Sure, he told me I can call him, but he deserves his rest and his fun! After 100 years of working (sorry, I had to do this!!), he deserves just to play golf! Plus, he never asked for any kids to take care of, so my uncertainty and tribulations should not be his burden! And I need to listen to him one last time, and just “get a life” of my own: just like birds eventually learn how to fly, I need to start using the wings he’s been mending for me for eight years – and continue to make him proud. I hope.

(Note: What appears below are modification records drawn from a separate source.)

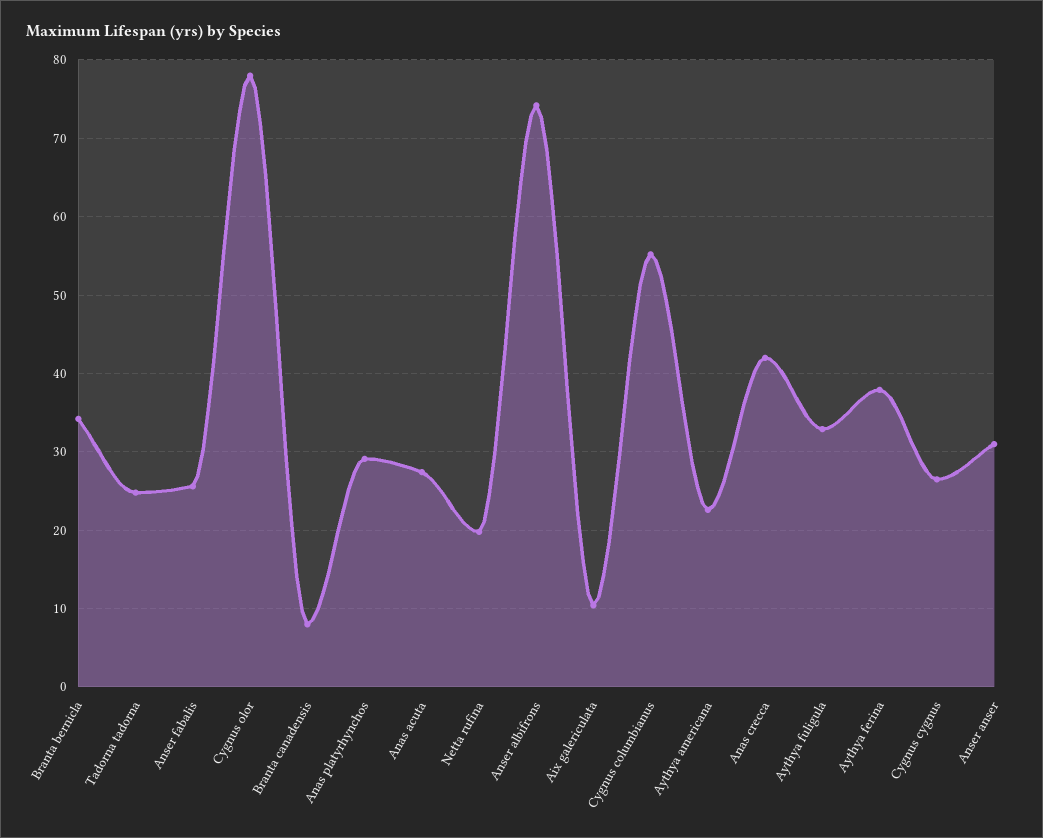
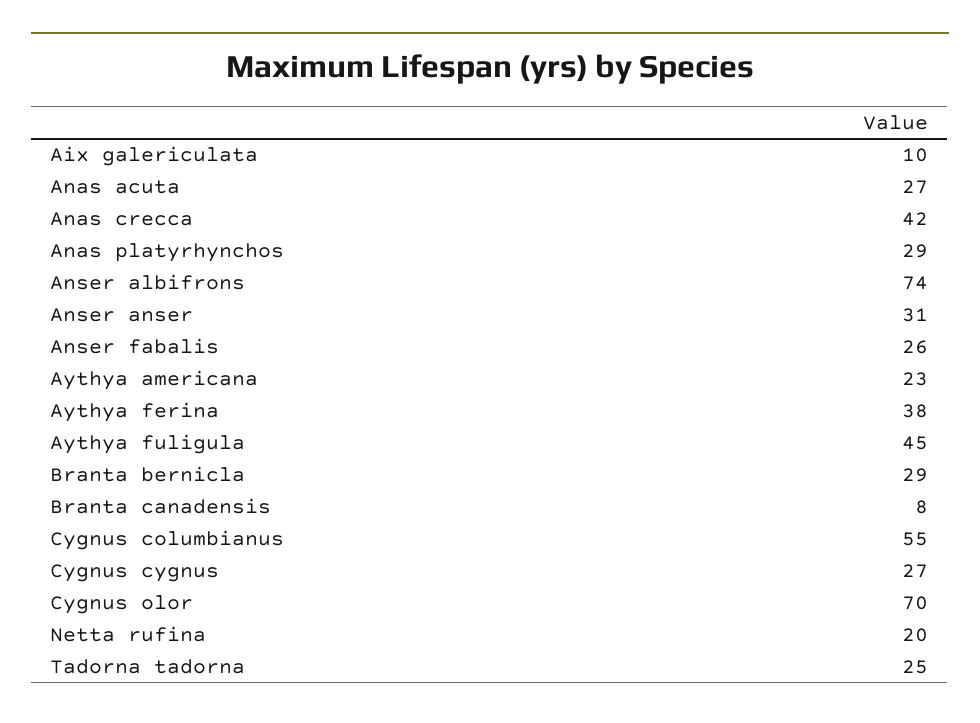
  {
-   "Branta bernicla": 34,
+   "Branta bernicla": 29,
    "Tadorna tadorna": 25,
    "Anser fabalis": 26,
-   "Cygnus olor": 78,
+   "Cygnus olor": 70,
    "Branta canadensis": 8,
    "Anas platyrhynchos": 29,
    "Anas acuta": 27,
    "Netta rufina": 20,
    "Anser albifrons": 74,
    "Aix galericulata": 10,
    "Cygnus columbianus": 55,
    "Aythya americana": 23,
    "Anas crecca": 42,
-   "Aythya fuligula": 33,
+   "Aythya fuligula": 45,
    "Aythya ferina": 38,
    "Cygnus cygnus": 27,
    "Anser anser": 31
  }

I can only hope I meant to him as a “surrogate daughter” as much as he meant to me as a “surrogate father”, and that time and distance will not sever what we worked so hard to build. Somehow, I just guess (or maybe it’s just hope?!) that he’ll still be there, watchful and critical, as ever, wagging his finger and telling me “ I told you so”, also encouraging and loving, even if our physical time is not there anymore. I cannot wait to continue our relationship, now, in a new setting, hopefully! I know I’ll do my part to keep it going.

And whatever you’ll tell me, “dad”, I still think God is not you, but He is, however, a Man! Thank you, again, for giving me a home, support and a good scolding when I needed it, and see you at lunch, soon! Prepare your preaching, ‘cause I am sure there will be something to preach about. Cannot wait!

1 comment:

MomlessMel said...

Alina, I LOVE your posts, and I know we've had a bunch of tentative plans that didn't work out, but let's definitely plan a Wednesday at Europa. Brent will taxi so, WOOO! :-) You're the best!!!